Stresemann memorial
The Stresemann memorial in Mainz was inaugurated on July 5, 1931 at Fischtor-Platz . It was named after the Reich Foreign Minister and Nobel Peace Prize laureate Gustav Stresemann, who died in 1929 . Stresemann's work at the 1929 Hague Conference was of particular importance for Mainz. France agreed to the date for the early termination of the occupation of the Rhineland on June 30, 1930. In 1935 the National Socialists tore down the memorial. In doing so, they defamed Gustav Stresemann's commitment to the reconciliation of peoples as a “policy of fulfillment ”. After the Second World War , at the suggestion of Wilhelm Ferdinand Kalles , the Stresemann memorial was not rebuilt at the Fischtor, but from 1956 in the New Armory , where the Rhineland-Palatinate State Chancellery also had its seat.

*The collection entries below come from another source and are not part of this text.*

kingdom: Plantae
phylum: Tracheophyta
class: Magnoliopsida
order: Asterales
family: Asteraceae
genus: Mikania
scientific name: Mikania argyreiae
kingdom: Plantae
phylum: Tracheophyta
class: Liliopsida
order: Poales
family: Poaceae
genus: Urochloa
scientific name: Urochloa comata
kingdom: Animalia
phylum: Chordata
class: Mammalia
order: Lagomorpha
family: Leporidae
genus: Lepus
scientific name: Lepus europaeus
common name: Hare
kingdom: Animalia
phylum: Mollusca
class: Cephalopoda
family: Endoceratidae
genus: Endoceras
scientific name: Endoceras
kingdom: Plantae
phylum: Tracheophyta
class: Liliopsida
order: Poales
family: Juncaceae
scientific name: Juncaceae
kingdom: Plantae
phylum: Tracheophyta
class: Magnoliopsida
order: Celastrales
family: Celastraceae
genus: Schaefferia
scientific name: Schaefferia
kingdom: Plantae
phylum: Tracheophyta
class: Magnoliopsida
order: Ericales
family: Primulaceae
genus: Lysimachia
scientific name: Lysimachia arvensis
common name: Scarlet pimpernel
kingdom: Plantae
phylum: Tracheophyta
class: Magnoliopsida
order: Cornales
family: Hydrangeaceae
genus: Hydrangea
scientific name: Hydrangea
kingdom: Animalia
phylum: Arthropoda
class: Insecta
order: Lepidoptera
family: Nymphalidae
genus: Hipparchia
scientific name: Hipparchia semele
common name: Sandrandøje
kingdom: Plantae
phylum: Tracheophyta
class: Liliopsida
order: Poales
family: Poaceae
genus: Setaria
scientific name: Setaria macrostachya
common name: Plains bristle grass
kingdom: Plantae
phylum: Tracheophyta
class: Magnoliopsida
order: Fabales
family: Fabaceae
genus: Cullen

The Gustav Stresemanns are also remembered in Mainz with the Gustav Stresemann Business School and a stretch of shore between Fischtor and Winterhafen, the Stresemann Ufer. location
The German Unity Memorial has been located on Fischtor-Platz since 1961 .
See also
- The Liberation Monument (1930–1933) in Mainz was also destroyed by the National Socialists.
- There was another Stresemann memorial in the park of Schloss Freienfels .
Individual evidence
- ^ Heinz Duchhardt : From the old to the new Stresemann memorial , publisher State Chancellery Mainz
- ^ The Stresemann office . In: Der Spiegel . No. 23 , 1959, pp. 34-36 ( online ).